◆ AIM OF THE EXERCISE
Turn the stretch from the start of the records through the line containing "allocated to core" into a JSON list of strings, with one string per line and blank lines left out.

______________________________

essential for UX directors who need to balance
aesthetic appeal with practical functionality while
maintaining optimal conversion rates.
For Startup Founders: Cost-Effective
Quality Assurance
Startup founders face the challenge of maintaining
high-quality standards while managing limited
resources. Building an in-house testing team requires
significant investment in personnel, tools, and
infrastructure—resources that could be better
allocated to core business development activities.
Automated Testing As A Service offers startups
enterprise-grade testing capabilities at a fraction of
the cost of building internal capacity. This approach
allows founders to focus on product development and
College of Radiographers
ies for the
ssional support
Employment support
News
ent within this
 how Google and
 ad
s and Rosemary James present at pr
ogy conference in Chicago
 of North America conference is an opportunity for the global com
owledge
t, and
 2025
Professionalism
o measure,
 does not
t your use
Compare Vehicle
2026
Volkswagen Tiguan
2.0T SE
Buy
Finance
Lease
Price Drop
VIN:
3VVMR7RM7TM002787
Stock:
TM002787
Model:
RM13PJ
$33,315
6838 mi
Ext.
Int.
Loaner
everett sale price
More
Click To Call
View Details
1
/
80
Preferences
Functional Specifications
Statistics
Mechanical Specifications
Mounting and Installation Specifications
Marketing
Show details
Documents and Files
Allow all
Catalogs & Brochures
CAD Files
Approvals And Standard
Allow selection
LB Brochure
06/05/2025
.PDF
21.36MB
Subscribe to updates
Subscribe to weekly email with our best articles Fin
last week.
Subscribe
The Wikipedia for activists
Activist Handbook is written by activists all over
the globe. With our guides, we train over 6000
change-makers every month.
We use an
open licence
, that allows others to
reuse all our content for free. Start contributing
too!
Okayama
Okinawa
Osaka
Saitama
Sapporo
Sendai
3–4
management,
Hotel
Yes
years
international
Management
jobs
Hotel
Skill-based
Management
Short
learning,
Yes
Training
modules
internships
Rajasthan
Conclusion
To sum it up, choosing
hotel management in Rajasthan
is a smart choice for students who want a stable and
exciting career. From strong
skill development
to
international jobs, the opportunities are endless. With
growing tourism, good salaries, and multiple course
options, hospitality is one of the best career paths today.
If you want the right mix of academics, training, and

______________________________

◆ ANSWER FOR THIS EXERCISE
[
  "essential for UX directors who need to balance",
  "aesthetic appeal with practical functionality while",
  "maintaining optimal conversion rates.",
  "For Startup Founders: Cost-Effective",
  "Quality Assurance",
  "Startup founders face the challenge of maintaining",
  "high-quality standards while managing limited",
  "resources. Building an in-house testing team requires",
  "significant investment in personnel, tools, and",
  "infrastructure—resources that could be better",
  "allocated to core business development activities."
]